Items listed in a dataset:
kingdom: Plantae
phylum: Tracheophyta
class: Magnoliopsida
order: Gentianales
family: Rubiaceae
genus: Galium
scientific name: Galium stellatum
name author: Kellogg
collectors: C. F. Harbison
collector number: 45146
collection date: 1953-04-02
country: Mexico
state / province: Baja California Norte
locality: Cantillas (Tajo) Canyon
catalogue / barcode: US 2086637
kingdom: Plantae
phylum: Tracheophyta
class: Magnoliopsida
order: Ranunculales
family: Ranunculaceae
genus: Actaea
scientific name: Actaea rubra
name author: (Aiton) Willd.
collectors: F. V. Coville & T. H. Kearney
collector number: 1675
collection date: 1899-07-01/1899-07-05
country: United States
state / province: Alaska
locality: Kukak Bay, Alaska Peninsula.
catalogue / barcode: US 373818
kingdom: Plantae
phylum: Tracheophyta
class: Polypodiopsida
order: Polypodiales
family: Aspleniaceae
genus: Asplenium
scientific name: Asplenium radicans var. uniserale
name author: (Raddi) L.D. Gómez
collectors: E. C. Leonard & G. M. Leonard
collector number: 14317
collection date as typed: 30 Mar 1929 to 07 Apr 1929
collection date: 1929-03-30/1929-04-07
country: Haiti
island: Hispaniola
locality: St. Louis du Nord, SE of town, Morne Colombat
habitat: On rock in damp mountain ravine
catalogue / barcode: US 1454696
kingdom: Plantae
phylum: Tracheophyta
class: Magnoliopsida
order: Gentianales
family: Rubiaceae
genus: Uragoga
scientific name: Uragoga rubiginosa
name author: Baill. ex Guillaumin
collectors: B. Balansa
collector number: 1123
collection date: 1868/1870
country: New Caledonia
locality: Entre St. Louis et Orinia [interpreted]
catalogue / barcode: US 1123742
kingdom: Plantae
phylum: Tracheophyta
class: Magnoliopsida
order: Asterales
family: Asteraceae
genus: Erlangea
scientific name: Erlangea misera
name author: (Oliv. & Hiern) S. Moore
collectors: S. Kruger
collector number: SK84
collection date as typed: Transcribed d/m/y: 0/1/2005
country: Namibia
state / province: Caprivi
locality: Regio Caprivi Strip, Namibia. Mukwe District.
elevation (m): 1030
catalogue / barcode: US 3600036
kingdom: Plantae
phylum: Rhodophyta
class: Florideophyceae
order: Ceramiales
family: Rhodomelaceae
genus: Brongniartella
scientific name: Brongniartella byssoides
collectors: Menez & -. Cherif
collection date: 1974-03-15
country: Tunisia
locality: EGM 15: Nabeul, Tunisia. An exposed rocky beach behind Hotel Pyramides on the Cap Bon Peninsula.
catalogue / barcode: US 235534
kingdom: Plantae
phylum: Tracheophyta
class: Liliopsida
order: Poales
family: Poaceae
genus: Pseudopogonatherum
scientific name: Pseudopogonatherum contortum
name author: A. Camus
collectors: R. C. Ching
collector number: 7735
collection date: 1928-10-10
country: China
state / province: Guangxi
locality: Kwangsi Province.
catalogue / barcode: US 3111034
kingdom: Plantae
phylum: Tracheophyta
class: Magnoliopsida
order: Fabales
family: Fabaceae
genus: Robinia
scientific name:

PROBLEM REQUIREMENTS – Transcribe every line of the records above, character for character.

RESULT BELOW –
kingdom: Plantae
phylum: Tracheophyta
class: Magnoliopsida
order: Gentianales
family: Rubiaceae
genus: Galium
scientific name: Galium stellatum
name author: Kellogg
collectors: C. F. Harbison
collector number: 45146
collection date: 1953-04-02
country: Mexico
state / province: Baja California Norte
locality: Cantillas (Tajo) Canyon
catalogue / barcode: US 2086637
kingdom: Plantae
phylum: Tracheophyta
class: Magnoliopsida
order: Ranunculales
family: Ranunculaceae
genus: Actaea
scientific name: Actaea rubra
name author: (Aiton) Willd.
collectors: F. V. Coville & T. H. Kearney
collector number: 1675
collection date: 1899-07-01/1899-07-05
country: United States
state / province: Alaska
locality: Kukak Bay, Alaska Peninsula.
catalogue / barcode: US 373818
kingdom: Plantae
phylum: Tracheophyta
class: Polypodiopsida
order: Polypodiales
family: Aspleniaceae
genus: Asplenium
scientific name: Asplenium radicans var. uniserale
name author: (Raddi) L.D. Gómez
collectors: E. C. Leonard & G. M. Leonard
collector number: 14317
collection date as typed: 30 Mar 1929 to 07 Apr 1929
collection date: 1929-03-30/1929-04-07
country: Haiti
island: Hispaniola
locality: St. Louis du Nord, SE of town, Morne Colombat
habitat: On rock in damp mountain ravine
catalogue / barcode: US 1454696
kingdom: Plantae
phylum: Tracheophyta
class: Magnoliopsida
order: Gentianales
family: Rubiaceae
genus: Uragoga
scientific name: Uragoga rubiginosa
name author: Baill. ex Guillaumin
collectors: B. Balansa
collector number: 1123
collection date: 1868/1870
country: New Caledonia
locality: Entre St. Louis et Orinia [interpreted]
catalogue / barcode: US 1123742
kingdom: Plantae
phylum: Tracheophyta
class: Magnoliopsida
order: Asterales
family: Asteraceae
genus: Erlangea
scientific name: Erlangea misera
name author: (Oliv. & Hiern) S. Moore
collectors: S. Kruger
collector number: SK84
collection date as typed: Transcribed d/m/y: 0/1/2005
country: Namibia
state / province: Caprivi
locality: Regio Caprivi Strip, Namibia. Mukwe District.
elevation (m): 1030
catalogue / barcode: US 3600036
kingdom: Plantae
phylum: Rhodophyta
class: Florideophyceae
order: Ceramiales
family: Rhodomelaceae
genus: Brongniartella
scientific name: Brongniartella byssoides
collectors: Menez & -. Cherif
collection date: 1974-03-15
country: Tunisia
locality: EGM 15: Nabeul, Tunisia. An exposed rocky beach behind Hotel Pyramides on the Cap Bon Peninsula.
catalogue / barcode: US 235534
kingdom: Plantae
phylum: Tracheophyta
class: Liliopsida
order: Poales
family: Poaceae
genus: Pseudopogonatherum
scientific name: Pseudopogonatherum contortum
name author: A. Camus
collectors: R. C. Ching
collector number: 7735
collection date: 1928-10-10
country: China
state / province: Guangxi
locality: Kwangsi Province.
catalogue / barcode: US 3111034
kingdom: Plantae
phylum: Tracheophyta
class: Magnoliopsida
order: Fabales
family: Fabaceae
genus: Robinia
scientific name:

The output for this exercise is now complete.